Министр иностранных дел Польши Радослав Сикорски (один из немногих европейских политиков, имеющих хотя бы задатки лидера) призвал Германию взять на себя ответственность за финансовую реформу ЕС, предполагающую больше интеграции. Кроме того, он провозгласил необходимость избрания президента ЕС и создания общеевропейских списков на выборах в Европейский парламент. В обмен на это Сикорский призвал ЕС «убраться» из сферы национальной идентичности, религии, стиля жизни, морали и налогов.
Мне ясно, что речь идет фактически о конфедерации. Идея, в общем-то, здравая, хотя в то же время не очень понятно, как эти предложения будут практически сочетаться. Ведь усиление роли Европейского парламента (абсолютно необходимое, чтобы вернуть гражданам ЕС веру в эффективность демократических институтов) войдет в противоречие с «ренационализацией» политики в других сферах.
Известный британский евроскептик, историк Ниал Фергюсон предложил в недавней статье для Wall Street Journal другую модель. Она, по сути, предполагает наличие нескольких объединений в рамках большого Евросоюза. Идея тоже не новая, но привлекательная. Она дает самим народам выбрать — подчиняться или нет правилам ЕЦБ, сохранять свою валюту или переходить на евро, сколько суверенитета отдавать, а сколько сохранять. Мой хороший знакомый, известный британский аналитик и блогер, посол в отставке Чарлз Кроуфорд иронически заметил на днях: «Нужно отказаться от европейской мегаломании, когда «больше» означает обязательно «лучше». Пусть существует несколько Европейских союзов. Не будут воевать между собой — уже хорошо!»

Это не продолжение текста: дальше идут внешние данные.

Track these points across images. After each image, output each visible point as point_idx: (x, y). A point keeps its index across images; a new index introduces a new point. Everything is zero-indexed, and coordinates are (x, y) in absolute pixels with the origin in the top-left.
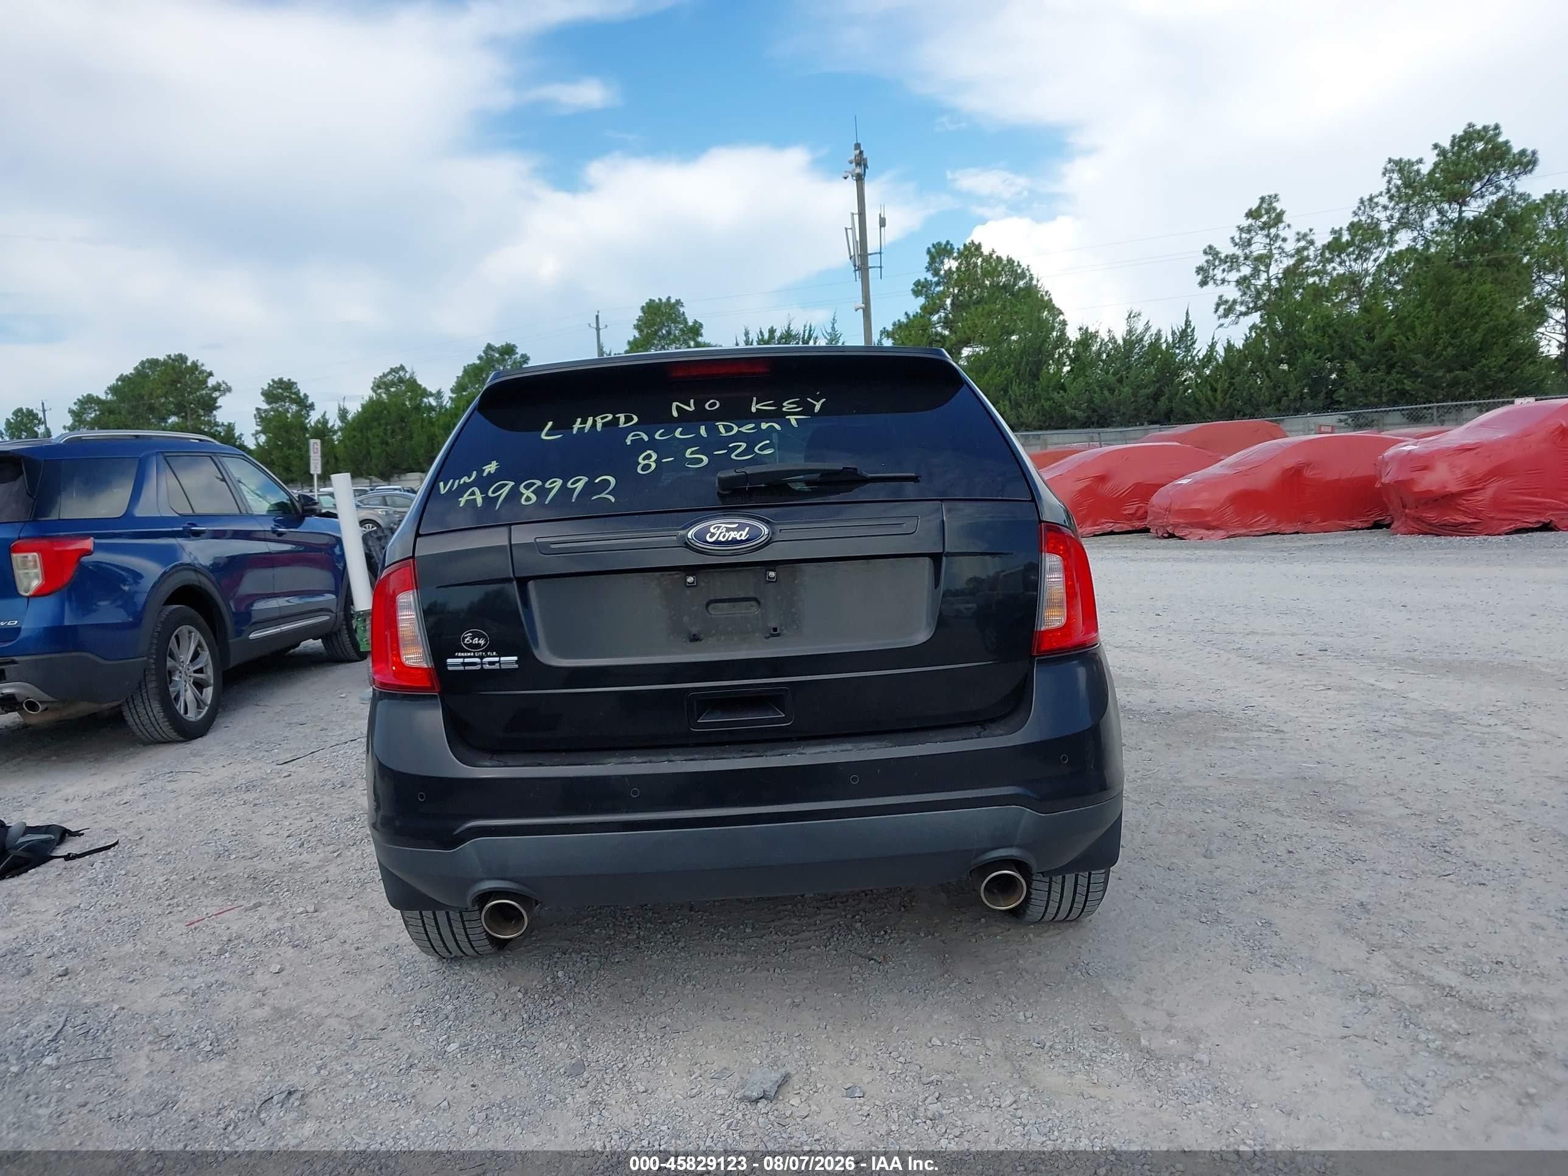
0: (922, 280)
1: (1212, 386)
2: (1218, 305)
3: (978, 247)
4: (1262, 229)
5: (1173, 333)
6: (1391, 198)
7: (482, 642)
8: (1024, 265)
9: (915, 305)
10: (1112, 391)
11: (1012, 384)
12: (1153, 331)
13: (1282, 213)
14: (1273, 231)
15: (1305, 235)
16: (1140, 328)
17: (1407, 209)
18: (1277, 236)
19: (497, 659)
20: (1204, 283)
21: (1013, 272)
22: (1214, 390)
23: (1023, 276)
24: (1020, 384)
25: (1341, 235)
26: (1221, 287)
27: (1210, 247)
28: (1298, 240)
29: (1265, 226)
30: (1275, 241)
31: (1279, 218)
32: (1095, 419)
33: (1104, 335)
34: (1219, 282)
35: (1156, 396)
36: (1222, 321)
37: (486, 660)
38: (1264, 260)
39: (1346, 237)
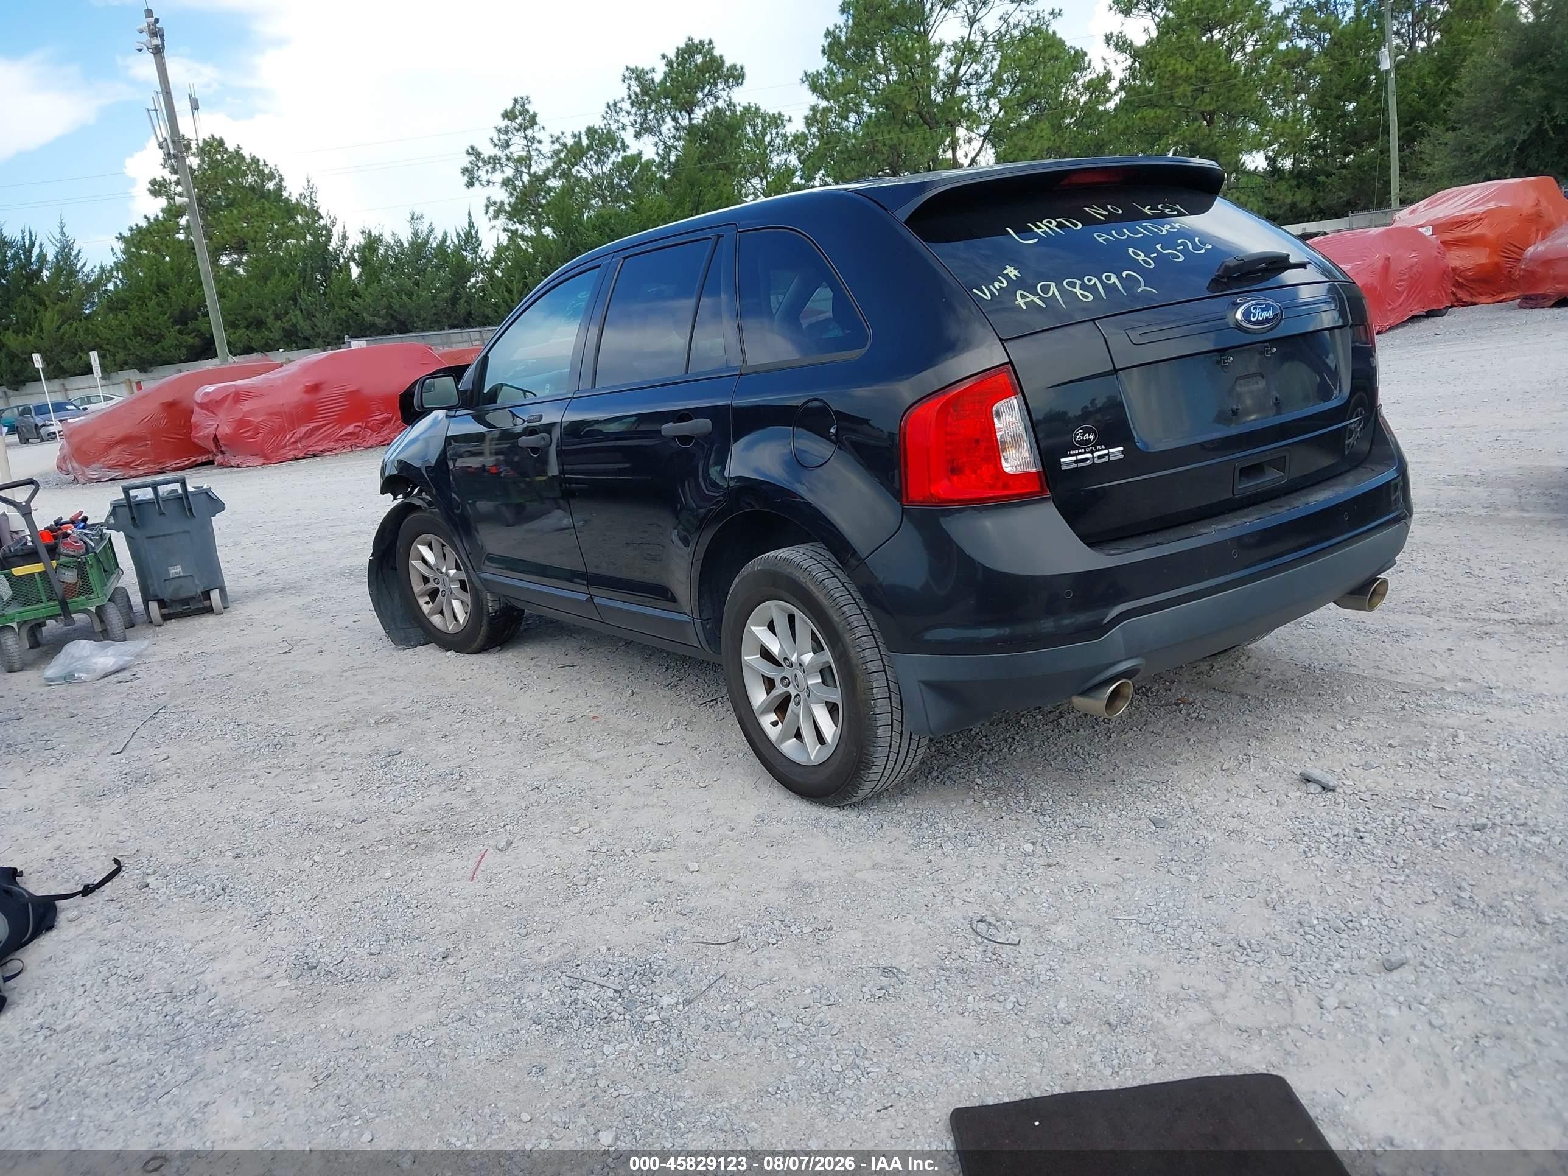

Все говорят, что решение должно быть найдено немедленно. Но быстрые решения едва ли станут стратегическими. Европейские политики пытаются отрицать реальность и боятся сказать самим себе правду: чтобы покрывшийся трещинами дом с вывеской «Европейский союз» продолжал стоять, его, скорее всего, потребуется разобрать и отстроить заново.